A children's book author complained that he could not get anyone to illustrate
his book about Mohammed. Another example of Islamic pieties' crushing
influence on free speech was that three theaters had put on shows deriding
George Bush, but none Osama bin Laden. Cartoons are an important anti-
totalitarian expression, Rose wrote, and therefore the paper had asked 40
Danish cartoonists to draw their image of Mohammed. Only 12 responded. Rose
implied that some of those who did not respond were infected by self-
censorship.
This all would have been very well if the paper had a long tradition of
standing up for fearless artistic expression. But it so happens that three
years ago, Jyllands-Posten refused to publish cartoons portraying Jesus, on
the grounds that they would offend readers. According to a report in the
Guardian, which was provided with a letter from the cartoonist, Christoffer
Zieler, the editor explained back then, "I don't think Jyllands-Posten's
readers will enjoy the drawings. As a matter of fact, I think that they will
provoke an outcry. Therefore, I will not use them." When confronted with the
old rejection letter, the editor, Jens Kaiser, said, "It is ridiculous to
bring this forward now. It has nothing to do with the Muhammed cartoons." But
why does it not? Can you offend Muslim readers but not Christian readers? "In
the Muhammead drawings case, we asked the illustrators to do it. I did not ask
for these cartoons," Kaiser said. "That's the difference."
And therein lies the truth. The paper wanted to instigate trouble, just not
the kind of trouble it got. And in this mission it acted in concert with the
Danish government. "We have gone to war against the multicultural ideology
that says that everything is equally valid," boasted the minister of cultural
affairs, Brian Mikkelsen, in a speech at his party's annual meeting the week
before Rose's cartoon editorial last fall.
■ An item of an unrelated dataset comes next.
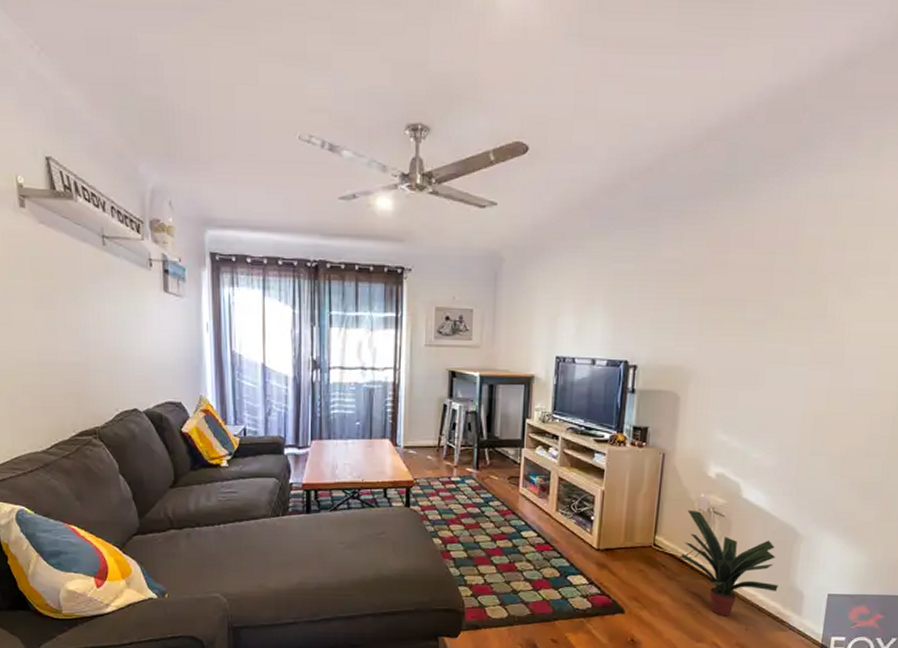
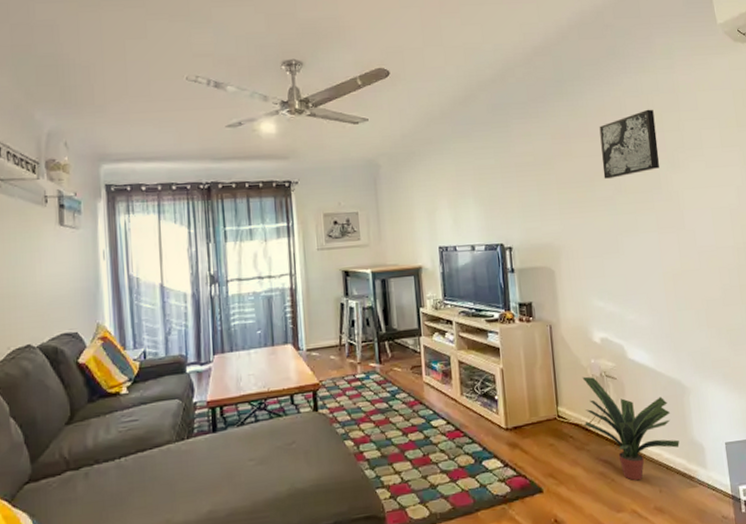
wall art: none [759,219,840,299] -> present [599,109,660,179]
Mikkelsen is a 39-year-old
political science graduate known for his hankering for the "culture war." He
continued, "The Culture War has now been raging for some years. And I think we
can conclude that the first round has been won." The next front, he said, is
the war against the acceptance of Muslims norms and ways of thought. The
Danish cultural heritage is a source of strength in an age of globalization
and immigration. Cultural restoration, he argued, is the best antidote.